When I upgraded to Rails 2.0, I quickly found out that pagination was removed from the rails code base. In order to get it you have to install a plugin. After searching on the web I found two possible plugins: classic pagination, and will_paginate. I choose will_paginate because it is more efficient and works directly with the model.

However, the author suggests not to use link_to_remote to implement an “AJAXified” pagination. Instead he gives some pretty ugly javascript code that does it. Since I am using a lot of javascript in other areas of my application, I was really hesitant to go down that path and possibly break my javascript functions. I see his point, in that not everyone uses the prototype library, but I do. So I came across Redline’s blog to change my links to link_to_remote links. But this violates the other reason the will_paginate’s author gives for not using link_to_remote - non-javascript browser support and search engine support.

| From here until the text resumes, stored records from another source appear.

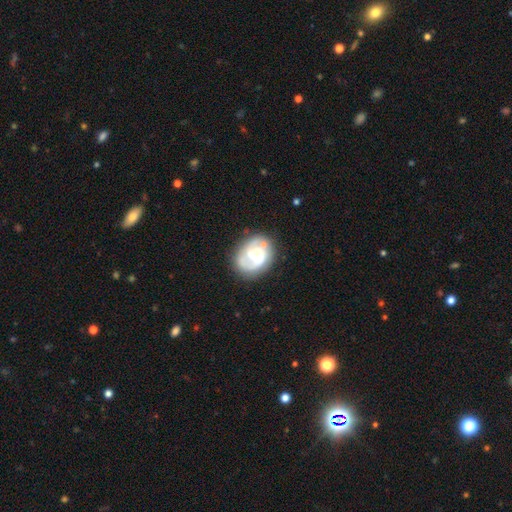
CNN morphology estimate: Smooth or featured? Predicted: featured or disk (p=0.67). Edge-on disk? Predicted: no (p=0.98). Bar? Predicted: no (p=0.50). Spiral arms? Predicted: yes (p=0.82). Spiral winding? Predicted: medium (p=0.40, tied with tight). Spiral arm count? Predicted: 2 (p=0.48). Bulge size? Predicted: moderate (p=0.29). Merging? Predicted: none (p=0.60).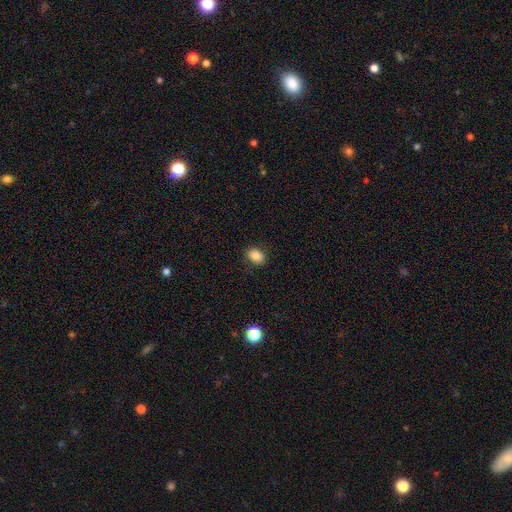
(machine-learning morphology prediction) Smooth or featured? smooth (84%)
How rounded? in between (72%)
Merging? none (86%)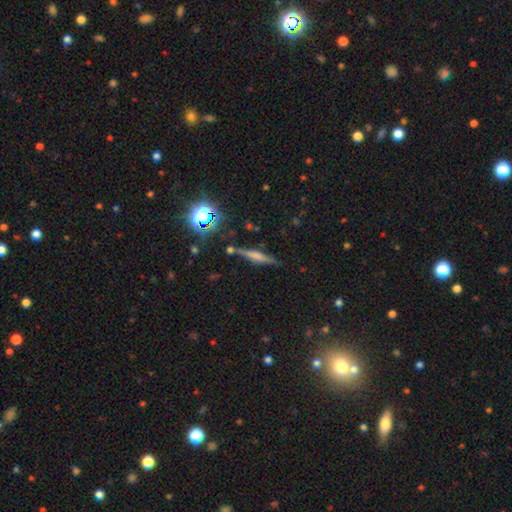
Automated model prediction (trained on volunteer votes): Q: Smooth or featured?
A: featured or disk (49%); runner-up: smooth (37%)
Q: Merging?
A: none (80%); runner-up: minor disturbance (12%)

After looking at the link_to_remote documentation, I found that you can replace the default anchor link location (href=”#”) with the same url the ajax call goes to. This allows non-javascript enabled browsers and search engines to follow the links. I just modified Redline’s render to add one extra option to set the href. This is my renderer module in app/helpers/remote_link_renderer.rb:

class RemoteLinkRenderer < WillPaginate::LinkRenderer
  def prepare(collection, options, template)
    @remote = options.delete(:remote) || {}
    super
  end

protected
  def page_link(page, text, attributes = {})
    @template.link_to_remote(text, {:url => url_for(page),
          :method => :get}.merge(@remote), :href => url_for(page))
  end
end

With that, javascript-enabled browsers will use make and use the AJAX calls, and non-javascript-enabled browsers and search engines will use the normal links. This seems like the cleanest and most DRY way to get pagination with AJAX.